• Ação necessária 1
Traduza para o inglês a seguinte frase do texto sobre Nelson Sargento: "Neste mesmo hospital, ele havia concluído o tratamento de um câncer de próstata, diagnosticado em 2005."
• Ação necessária 2
Responda com base no texto sobre Nelson Sargento:
(a) Desde que dia ele estava internado?
(b) Em que dia da semana ele foi intubado?
(c) Quantos filhos ele deixa?

Morreu nesta quinta-feira (27/5), vítima de complicações decorrentes da covid-19, o ilustre sambista Nelson Sargento, aos 96 anos. Conhecido por suas brilhantes contribuições para a poesia do samba e como símbolo da resistência, o presidente de honra da Mangueira deixa a esposa, Evonete Belizário Mattos, os nove filhos, além de familiares, amigos e fãs. Ele estava internado desde o dia 20 de maio no Instituto Nacional de Câncer (Inca) — Unidade Cruz Vermelha.
Segundo o boletim médico, Nelson já chegou debilitado ao hospital, com quadro de desidratação, anorexia e significativa queda do estado geral. Dois dias depois, foi levado à UTI. Na quarta-feira, o artista foi intubado e não resistiu ao tratamento. Neste mesmo hospital, ele havia concluído o tratamento de um câncer de próstata, diagnosticado em 2005.

• Dados fornecidos

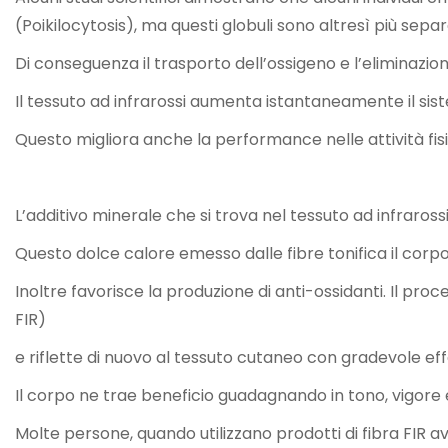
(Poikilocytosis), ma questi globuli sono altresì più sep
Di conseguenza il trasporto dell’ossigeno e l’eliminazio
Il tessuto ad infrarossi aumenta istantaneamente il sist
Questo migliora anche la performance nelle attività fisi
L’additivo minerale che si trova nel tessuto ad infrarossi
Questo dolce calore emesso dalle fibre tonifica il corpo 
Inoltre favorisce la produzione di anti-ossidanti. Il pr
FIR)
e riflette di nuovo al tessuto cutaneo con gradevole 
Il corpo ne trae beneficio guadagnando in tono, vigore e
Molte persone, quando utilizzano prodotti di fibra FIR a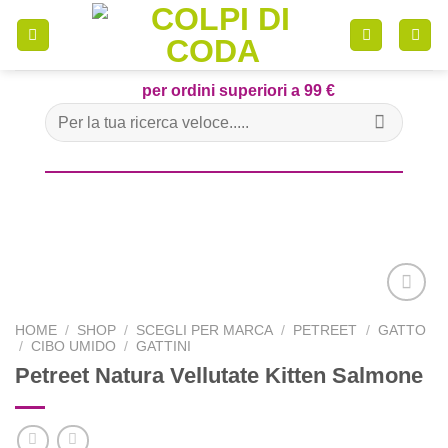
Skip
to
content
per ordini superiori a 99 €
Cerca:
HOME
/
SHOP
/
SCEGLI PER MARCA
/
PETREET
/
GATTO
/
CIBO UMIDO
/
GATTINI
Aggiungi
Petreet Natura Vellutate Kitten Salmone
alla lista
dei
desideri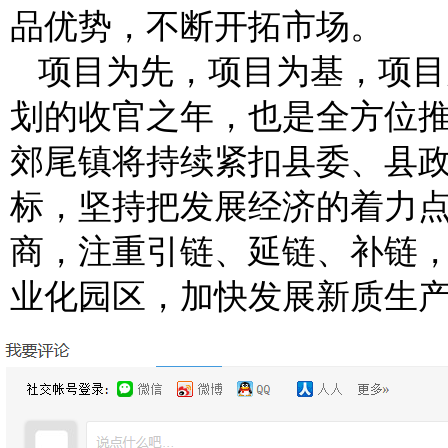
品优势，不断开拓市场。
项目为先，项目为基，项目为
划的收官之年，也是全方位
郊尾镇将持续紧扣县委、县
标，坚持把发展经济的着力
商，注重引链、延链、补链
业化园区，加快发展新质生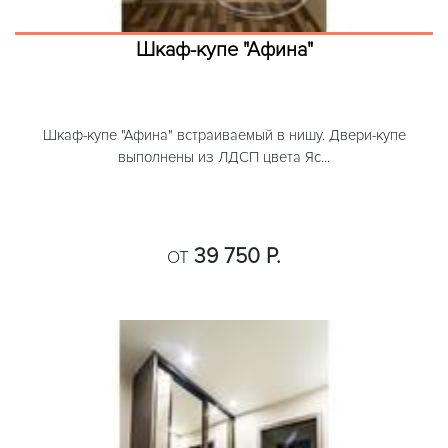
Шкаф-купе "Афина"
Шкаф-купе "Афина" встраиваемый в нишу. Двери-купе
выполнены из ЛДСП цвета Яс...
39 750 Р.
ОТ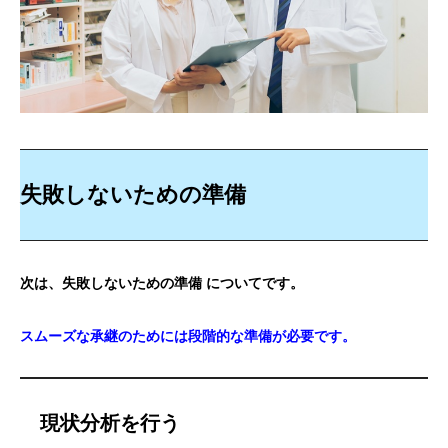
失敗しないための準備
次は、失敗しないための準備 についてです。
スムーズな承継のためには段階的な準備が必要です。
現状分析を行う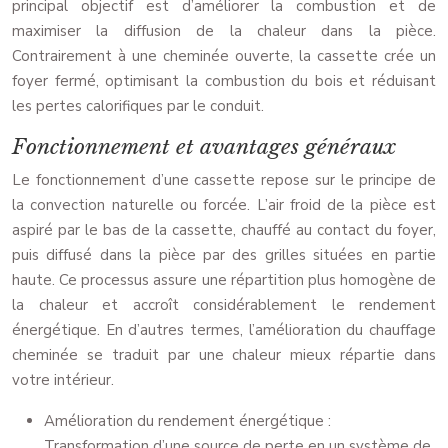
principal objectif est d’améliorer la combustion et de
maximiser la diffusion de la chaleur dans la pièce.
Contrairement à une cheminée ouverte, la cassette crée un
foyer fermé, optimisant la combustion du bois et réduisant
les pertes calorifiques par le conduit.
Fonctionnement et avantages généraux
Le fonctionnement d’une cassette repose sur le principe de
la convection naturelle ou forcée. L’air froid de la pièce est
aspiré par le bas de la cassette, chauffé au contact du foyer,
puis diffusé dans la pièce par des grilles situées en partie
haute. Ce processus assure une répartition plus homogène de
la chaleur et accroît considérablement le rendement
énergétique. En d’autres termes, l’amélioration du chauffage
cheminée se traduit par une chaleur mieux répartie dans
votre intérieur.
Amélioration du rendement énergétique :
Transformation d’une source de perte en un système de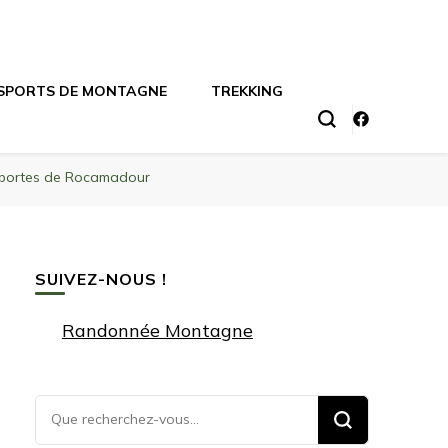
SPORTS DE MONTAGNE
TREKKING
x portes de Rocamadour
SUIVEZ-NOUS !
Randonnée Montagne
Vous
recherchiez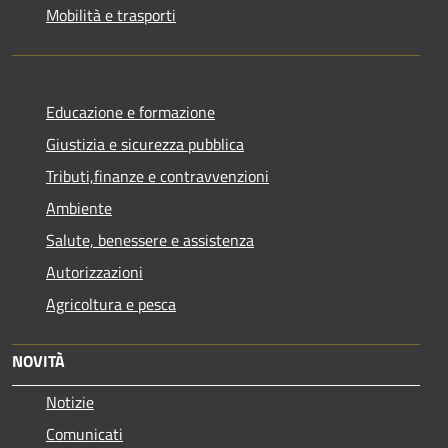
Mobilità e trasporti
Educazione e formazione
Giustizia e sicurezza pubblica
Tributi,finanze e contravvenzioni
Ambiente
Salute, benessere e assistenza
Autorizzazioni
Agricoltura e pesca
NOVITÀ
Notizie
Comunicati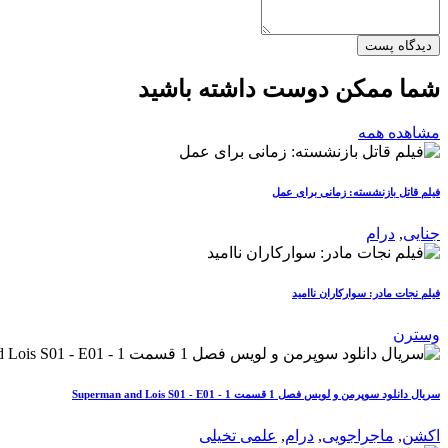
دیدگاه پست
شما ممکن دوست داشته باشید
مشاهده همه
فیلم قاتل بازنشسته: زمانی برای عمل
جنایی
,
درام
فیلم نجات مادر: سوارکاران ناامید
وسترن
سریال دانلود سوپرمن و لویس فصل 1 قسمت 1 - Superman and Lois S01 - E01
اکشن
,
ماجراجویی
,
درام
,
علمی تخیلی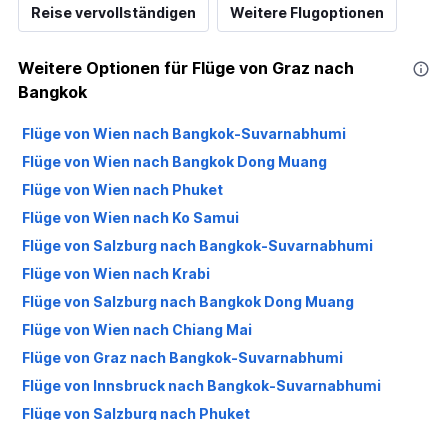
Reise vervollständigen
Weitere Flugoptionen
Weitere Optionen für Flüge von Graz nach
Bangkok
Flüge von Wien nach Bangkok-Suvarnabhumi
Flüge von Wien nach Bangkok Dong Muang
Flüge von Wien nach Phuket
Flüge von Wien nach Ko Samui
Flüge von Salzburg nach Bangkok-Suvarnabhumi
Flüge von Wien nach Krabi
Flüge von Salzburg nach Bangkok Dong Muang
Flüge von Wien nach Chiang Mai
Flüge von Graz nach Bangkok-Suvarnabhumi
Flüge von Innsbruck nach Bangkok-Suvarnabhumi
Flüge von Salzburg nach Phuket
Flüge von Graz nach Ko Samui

==

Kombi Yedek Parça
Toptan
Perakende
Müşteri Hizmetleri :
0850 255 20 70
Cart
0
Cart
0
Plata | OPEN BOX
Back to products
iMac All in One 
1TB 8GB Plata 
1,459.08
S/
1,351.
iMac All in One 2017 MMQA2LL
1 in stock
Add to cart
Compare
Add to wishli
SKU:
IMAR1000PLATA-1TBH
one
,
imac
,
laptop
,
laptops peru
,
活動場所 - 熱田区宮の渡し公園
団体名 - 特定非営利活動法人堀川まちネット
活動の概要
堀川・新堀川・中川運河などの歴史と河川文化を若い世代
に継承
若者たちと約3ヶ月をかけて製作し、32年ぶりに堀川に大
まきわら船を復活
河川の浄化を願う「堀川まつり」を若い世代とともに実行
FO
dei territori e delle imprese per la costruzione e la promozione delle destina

• Resposta 1
At this same hospital, he had completed treatment for prostate cancer, diagnosed in 2005.

• Resposta 2
(a) Desde o dia 20 de maio.
(b) Na quarta-feira.
(c) Nove filhos.